• _Exercise materials_
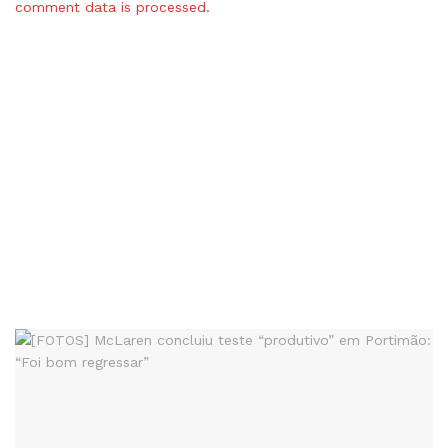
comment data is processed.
==
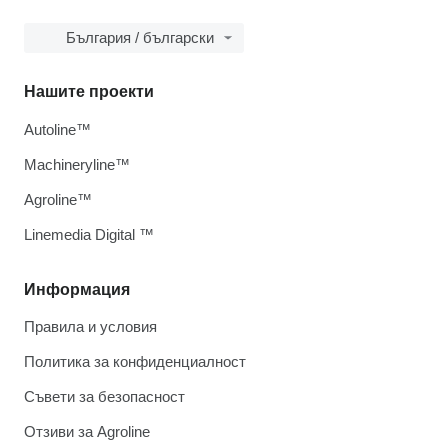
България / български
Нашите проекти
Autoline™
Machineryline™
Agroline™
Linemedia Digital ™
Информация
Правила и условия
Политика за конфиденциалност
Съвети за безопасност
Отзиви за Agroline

• _Exercise goal_
Output the lines of the records above exactly as they appear, from the line containing "Machineryline™" through the line containing "Отзиви за Agroline".

• _Solution to this exercise_
Machineryline™
Agroline™
Linemedia Digital ™
Информация
Правила и условия
Политика за конфиденциалност
Съвети за безопасност
Отзиви за Agroline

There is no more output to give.